Troisième mission : accompagner durant la phase des travaux, souvent angoissante. Où en est le prêt avance rénovation ? Seuls la Banque postale et le Crédit Mutuel le distribuent. Et seuls quelques dizaines de prêts ont été signés. J'ai interrogé les réseaux bancaires, qui m'ont signalé un blocage que je n'avais pas vu : il est conçu pour des ménages âgés, qui n'ont plus accès au crédit, mais pour une rénovation globale, qui implique de déménager pendant la période de travaux. Or, même si la solution de financement existe, il peut être angoissant de déménager pendant les travaux. Bien souvent, les ménages, passé un certain âge, se résignent à ne pas faire la rénovation. Nous devrions donc prévoir aussi un accompagnement à l'hébergement temporaire durant la durée des travaux.
Il faut envisager deux éléments de structuration de la filière. D'abord, la formation à Mon Accompagnateur Rénov' et à ces métiers.

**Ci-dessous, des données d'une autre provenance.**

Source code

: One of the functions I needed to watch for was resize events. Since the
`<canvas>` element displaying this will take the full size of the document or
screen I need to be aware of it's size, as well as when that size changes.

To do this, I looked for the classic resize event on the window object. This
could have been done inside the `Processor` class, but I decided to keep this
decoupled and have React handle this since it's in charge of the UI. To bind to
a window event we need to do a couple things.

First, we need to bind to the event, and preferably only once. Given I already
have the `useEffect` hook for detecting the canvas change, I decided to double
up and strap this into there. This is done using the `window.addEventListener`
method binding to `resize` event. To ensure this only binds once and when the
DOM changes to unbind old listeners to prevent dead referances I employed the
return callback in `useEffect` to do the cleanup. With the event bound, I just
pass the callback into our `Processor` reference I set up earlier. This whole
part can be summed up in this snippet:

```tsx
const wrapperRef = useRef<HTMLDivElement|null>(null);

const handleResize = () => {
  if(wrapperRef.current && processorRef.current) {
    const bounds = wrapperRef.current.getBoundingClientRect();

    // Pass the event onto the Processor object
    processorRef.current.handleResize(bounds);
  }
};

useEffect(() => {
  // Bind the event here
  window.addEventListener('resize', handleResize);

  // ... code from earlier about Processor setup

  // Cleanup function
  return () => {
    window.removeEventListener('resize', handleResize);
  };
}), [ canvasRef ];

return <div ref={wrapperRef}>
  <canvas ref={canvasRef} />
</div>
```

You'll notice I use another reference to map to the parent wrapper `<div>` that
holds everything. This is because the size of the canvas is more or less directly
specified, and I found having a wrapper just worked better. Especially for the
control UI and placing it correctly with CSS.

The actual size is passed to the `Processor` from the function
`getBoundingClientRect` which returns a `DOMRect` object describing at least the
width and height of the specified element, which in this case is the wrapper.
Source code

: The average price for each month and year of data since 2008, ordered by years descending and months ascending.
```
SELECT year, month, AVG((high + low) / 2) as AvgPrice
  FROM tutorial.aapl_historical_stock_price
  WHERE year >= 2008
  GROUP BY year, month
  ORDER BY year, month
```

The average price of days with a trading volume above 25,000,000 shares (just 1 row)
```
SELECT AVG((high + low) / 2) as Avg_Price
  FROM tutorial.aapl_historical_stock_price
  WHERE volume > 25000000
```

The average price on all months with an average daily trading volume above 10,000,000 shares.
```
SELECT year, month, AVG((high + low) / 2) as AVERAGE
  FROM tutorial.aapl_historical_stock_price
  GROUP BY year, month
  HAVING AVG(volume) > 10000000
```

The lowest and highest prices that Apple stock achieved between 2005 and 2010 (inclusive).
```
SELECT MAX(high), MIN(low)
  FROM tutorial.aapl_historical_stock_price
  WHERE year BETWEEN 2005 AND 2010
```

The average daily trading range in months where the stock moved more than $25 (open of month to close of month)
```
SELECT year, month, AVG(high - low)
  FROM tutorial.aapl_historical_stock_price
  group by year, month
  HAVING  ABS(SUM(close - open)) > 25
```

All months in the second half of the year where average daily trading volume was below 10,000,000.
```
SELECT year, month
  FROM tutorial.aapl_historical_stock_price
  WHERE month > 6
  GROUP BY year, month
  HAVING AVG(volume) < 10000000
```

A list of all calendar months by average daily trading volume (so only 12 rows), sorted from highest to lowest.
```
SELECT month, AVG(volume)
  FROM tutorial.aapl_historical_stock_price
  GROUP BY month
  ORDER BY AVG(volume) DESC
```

La Banque des territoires y participe et finance quelques écoles de rénovation, notamment l'École de la rénovation énergétique à Bordeaux, initiée par Thomas Cazenave, dont on connaît l'engagement sur ces sujets. Je pense que c'est extrêmement important, car ce sont des métiers techniques, dans lesquels il y aura beaucoup de besoins. Puis, le développement de la filière industrielle. Paradoxalement, nous avons de grands acteurs dans les matériaux de rénovation, comme Saint-Gobain, mais pas dans les métiers en proximité de l'usager, où nous sommes plutôt dans le monde de l'artisanat.
Enfin, je termine par votre question sur la seconde vie. Nous soutenons cette initiative et le Gouvernement a autorisé une expérimentation sur 900 logements, en donnant une aide de 16 000 euros par logement, qui transitera par le Fonds national des aides à la pierre (Fnap). Notre pays connaît actuellement une vraie carence dans la construction de logements. Tous les indicateurs sont au rouge. Donner une seconde vie au bâtiment permet de construire des logements sans artificialiser. C'est une idée très prometteuse.